> [指示]:
- a) 苗字の話の本文から、「うん、わかってるよ、父は孤児」から「わかってるよ。病院に入院していた時に木村という名前を名乗っていたから。」までを、両端も含めて一字も変えずに抜き出してください。
- b) 苗字の話によると、おばあちゃんが病院に入院していた時に名乗っていた姓は何ですか。

苗字の話
あんたに言っておくことがあるんだよ。
うん、なんだい?
今は渡邊姓を名乗ってるけど、お父さんはもともとは別の姓だったのはわかっているよね?
うん、わかってるよ、父は孤児だったので里子に出されてそこで受けてくれた家が渡邊という家だったことも知ってる。
大塚という名前が父の名前でした。
父がわかっていたことでした。
大塚の名前を持って島根から中国にわたりそこで置いたいかれた孤児だったのです。
あんたのおばあちゃんは、七崎という姓を名乗っていなかったのはわかってる?
わかってるよ。病院に入院していた時に木村という名前を名乗っていたから。
木村姓だったよね。
私は、小学校の頃は木村を名乗っていたんだよ
そうなんだね。
それが突然に兄のあんたの叔父が七崎姓を名乗り始めたんだよ。
突然?

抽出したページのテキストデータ
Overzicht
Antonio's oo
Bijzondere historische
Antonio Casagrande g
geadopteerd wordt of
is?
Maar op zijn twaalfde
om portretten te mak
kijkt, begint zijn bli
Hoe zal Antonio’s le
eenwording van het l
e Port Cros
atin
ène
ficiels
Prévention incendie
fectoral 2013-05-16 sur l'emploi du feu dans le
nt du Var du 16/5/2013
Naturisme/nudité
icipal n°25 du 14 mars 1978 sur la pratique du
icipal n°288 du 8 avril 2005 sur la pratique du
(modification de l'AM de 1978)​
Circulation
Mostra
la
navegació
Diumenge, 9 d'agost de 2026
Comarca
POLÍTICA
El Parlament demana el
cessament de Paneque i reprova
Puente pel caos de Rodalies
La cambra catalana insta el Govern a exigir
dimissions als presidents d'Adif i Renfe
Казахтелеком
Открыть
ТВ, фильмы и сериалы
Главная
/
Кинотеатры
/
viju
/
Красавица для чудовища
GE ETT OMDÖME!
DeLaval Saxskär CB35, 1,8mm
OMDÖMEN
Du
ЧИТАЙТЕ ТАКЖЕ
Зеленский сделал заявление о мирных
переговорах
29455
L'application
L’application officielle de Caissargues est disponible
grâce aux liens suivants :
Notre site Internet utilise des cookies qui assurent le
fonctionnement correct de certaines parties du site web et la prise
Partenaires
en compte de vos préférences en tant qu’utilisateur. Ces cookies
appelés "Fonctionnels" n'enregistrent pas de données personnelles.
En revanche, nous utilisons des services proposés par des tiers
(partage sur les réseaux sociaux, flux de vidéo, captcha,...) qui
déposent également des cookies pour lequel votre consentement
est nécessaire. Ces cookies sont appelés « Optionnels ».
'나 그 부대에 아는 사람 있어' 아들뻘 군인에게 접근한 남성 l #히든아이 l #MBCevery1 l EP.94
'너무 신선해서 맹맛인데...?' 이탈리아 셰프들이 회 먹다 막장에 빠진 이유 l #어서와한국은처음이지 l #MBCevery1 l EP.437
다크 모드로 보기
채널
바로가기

> [番号別の回答]:
- a)
うん、わかってるよ、父は孤児だったので里子に出されてそこで受けてくれた家が渡邊という家だったことも知ってる。
大塚という名前が父の名前でした。
父がわかっていたことでした。
大塚の名前を持って島根から中国にわたりそこで置いたいかれた孤児だったのです。
あんたのおばあちゃんは、七崎という姓を名乗っていなかったのはわかってる?
わかってるよ。病院に入院していた時に木村という名前を名乗っていたから。

- b) 木村